**WHAT IS BEING ASKED:**
Can you print every line of the records below word for word, leaving out the pictures?

**INPUT ROWS:**
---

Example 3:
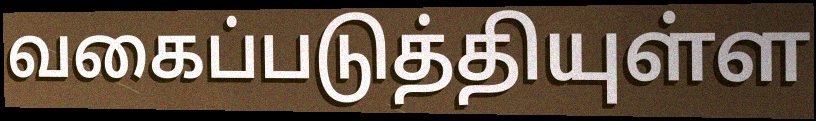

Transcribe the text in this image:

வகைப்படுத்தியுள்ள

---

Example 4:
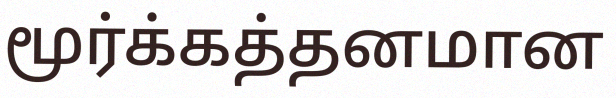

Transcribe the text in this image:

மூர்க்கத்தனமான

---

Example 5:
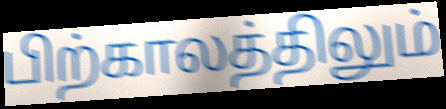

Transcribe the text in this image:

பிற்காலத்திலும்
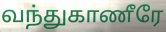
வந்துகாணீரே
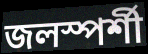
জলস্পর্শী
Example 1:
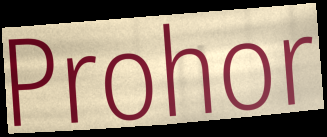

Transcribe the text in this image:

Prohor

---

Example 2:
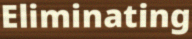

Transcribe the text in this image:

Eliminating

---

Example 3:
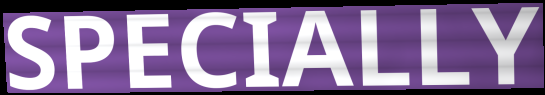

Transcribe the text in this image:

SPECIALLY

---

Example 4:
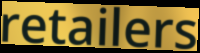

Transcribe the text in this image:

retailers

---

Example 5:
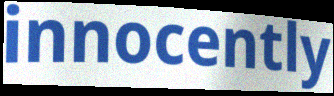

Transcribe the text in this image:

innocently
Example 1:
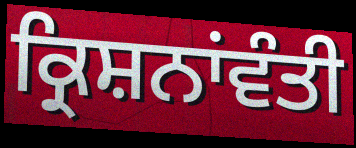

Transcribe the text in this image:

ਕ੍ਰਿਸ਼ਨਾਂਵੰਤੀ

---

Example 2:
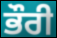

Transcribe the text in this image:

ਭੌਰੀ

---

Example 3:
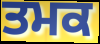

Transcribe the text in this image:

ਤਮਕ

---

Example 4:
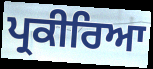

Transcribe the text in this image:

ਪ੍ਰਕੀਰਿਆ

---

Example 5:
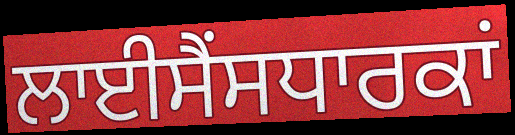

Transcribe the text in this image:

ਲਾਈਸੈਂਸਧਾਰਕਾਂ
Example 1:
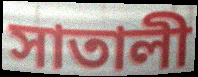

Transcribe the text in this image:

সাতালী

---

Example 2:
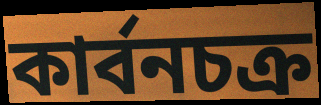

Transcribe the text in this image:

**REPLY TO THE EXERCISE:**
---

Example 3:

Transcribe the text in this image:

வகைப்படுத்தியுள்ள

---

Example 4:

Transcribe the text in this image:

மூர்க்கத்தனமான

---

Example 5:

Transcribe the text in this image:

பிற்காலத்திலும்
வந்துகாணீரே
জলস্পর্শী
Example 1:

Transcribe the text in this image:

Prohor

---

Example 2:

Transcribe the text in this image:

Eliminating

---

Example 3:

Transcribe the text in this image:

SPECIALLY

---

Example 4:

Transcribe the text in this image:

retailers

---

Example 5:

Transcribe the text in this image:

innocently
Example 1:

Transcribe the text in this image:

ਕ੍ਰਿਸ਼ਨਾਂਵੰਤੀ

---

Example 2:

Transcribe the text in this image:

ਭੌਰੀ

---

Example 3:

Transcribe the text in this image:

ਤਮਕ

---

Example 4:

Transcribe the text in this image:

ਪ੍ਰਕੀਰਿਆ

---

Example 5:

Transcribe the text in this image:

ਲਾਈਸੈਂਸਧਾਰਕਾਂ
Example 1:

Transcribe the text in this image:

সাতালী

---

Example 2:

Transcribe the text in this image:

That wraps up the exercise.